§ **SÉRIE D'EXERCICES**
**1.** Répondez aux questions suivantes à partir du texte sur la bronchiolite.
(a) Quel type de tests le Pr Robert Cohen défend-il depuis le début de la pandémie pour surveiller les épidémies ?
(b) Quel virus provoque la bronchiolite ?
(c) Pourquoi l'épidémie est-elle moins forte l'année qui suit une très forte épidémie ?
**2.** Reprenez le texte sur la bronchiolite après sa dernière phrase et poursuivez-le.

Sur l’importance de se tester comme moyen de contenir une épidémie de Covid, le Pr Robert Cohen souhaiterait un dispositif plus rapide et moins coûteux : « Depuis très tôt dans la pandémie, je me suis battu pour des tests antigéniques qui sont suffisamment sensibles pour surveiller des épidémies. Cela n’exclut pas que l’on fasse des PCR de temps en temps pour les malades les plus graves mais il faut arrêter leur utilisation systématique avant toute hospitalisation ».
Bronchiolite : de nouveaux traitements après une saison 2022-2023 catastrophique
- Pourquoi une épidémie de bronchiolite 2022-2023 aussi intense ?
Pour Robert Cohen, une des explications de l’intensité de l’épidémie de bronchiolite la saison dernière serait une des conséquences de la crise sanitaire : « Quand on a porté tous des masques pour se protéger du virus responsable de la Covid, les virus respiratoires qui se transmettaient de la même façon que le SARS-CoV-2 ont moins circulé, or la plupart de ces virus respiratoires ne procurent qu’une immunité courte dans le temps et on sait que les épidémies de bronchiolite surviennent quand le taux d’anticorps des mères est suffisamment bas pour que le virus qui provoque la bronchiolite, le VRS, puisse toucher une grande partie de la population ».
"On peut espérer qu'il y ait moins d'infections cette saison"
"On s’est retrouvé en septembre 2022 avec une large partie de la population non immunisée et l’épidémie a flambé. J’ai une image qui montre bien ce qui s’est passé : lorsqu’un conducteur jette son mégot par la fenêtre de sa voiture lorsqu’il a plu, cela ne va pas s’enflammer mais si cela se produit en pleine période de sécheresse, l’incendie part et on ne peut plus le contenir ».
- Quelles prévisions peut-on faire pour la saison 2023-2024 ?
Les années où il y a eu une très forte épidémie, l’année suivante l’épidémie est moins forte parce que les mères transmettent un taux d’anticorps plus élevé. « On peut donc espérer que, naturellement, il y ait moins d’infections cette saison », affirme le Pr Cohen en insistant sur les effets positifs à attendre des nouveaux traitements.
- Quels sont les nouveaux traitements pour prévenir la bronchiolite du nourrisson ?

§ **Éléments répertoriés dans un jeu de données**

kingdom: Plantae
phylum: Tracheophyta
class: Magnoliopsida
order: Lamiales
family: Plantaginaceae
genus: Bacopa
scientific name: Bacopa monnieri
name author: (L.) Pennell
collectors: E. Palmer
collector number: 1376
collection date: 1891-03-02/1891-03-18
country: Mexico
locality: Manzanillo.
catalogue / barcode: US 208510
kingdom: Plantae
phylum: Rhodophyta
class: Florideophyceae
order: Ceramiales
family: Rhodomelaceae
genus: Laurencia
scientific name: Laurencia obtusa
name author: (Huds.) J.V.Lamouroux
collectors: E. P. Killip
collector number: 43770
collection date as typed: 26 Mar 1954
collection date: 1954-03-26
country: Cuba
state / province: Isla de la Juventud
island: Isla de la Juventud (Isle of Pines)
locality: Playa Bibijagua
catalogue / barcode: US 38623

§ **EXERCICES CORRIGÉS**
**1.**
(a) Il défend des tests antigéniques suffisamment sensibles pour surveiller des épidémies.
(b) C'est le VRS qui provoque la bronchiolite.
(c) Elle est moins forte parce que les mères transmettent un taux d'anticorps plus élevé.

**2.**
La HAS a autorisé depuis le 15 septembre l’administration pour les nouveaux-nés d’un nouveau traitement injectable basé sur des anticorps monoclonaux. Dans le même temps, les autorités de santé américaines ont donné leur feu vert à un vaccin destiné aux femmes enceintes, autre moyen de prévention de la bronchiolite qui pourrait être disponible en France dès l’année 2024.
- Quel niveau de protection apporteront ces deux traitements ?
« Pour le nouveau-né, traitement par anticorps ou vaccin, c’est la même chose. Soit il reçoit des anticorps monoclonaux extérieurs soit il reçoit ceux de sa mère puisque le projet derrière est un vaccin à administrer pendant la grossesse qui devrait arriver dès l’année prochaine et qui va permettre le transfert des anticorps au bébé », répond le Pr Cohen qui pense que leur efficacité sera comprise entre 70 et 85%.
"On pourrait réduire de 6.000 à 8.000 le nombre de bronchiolites"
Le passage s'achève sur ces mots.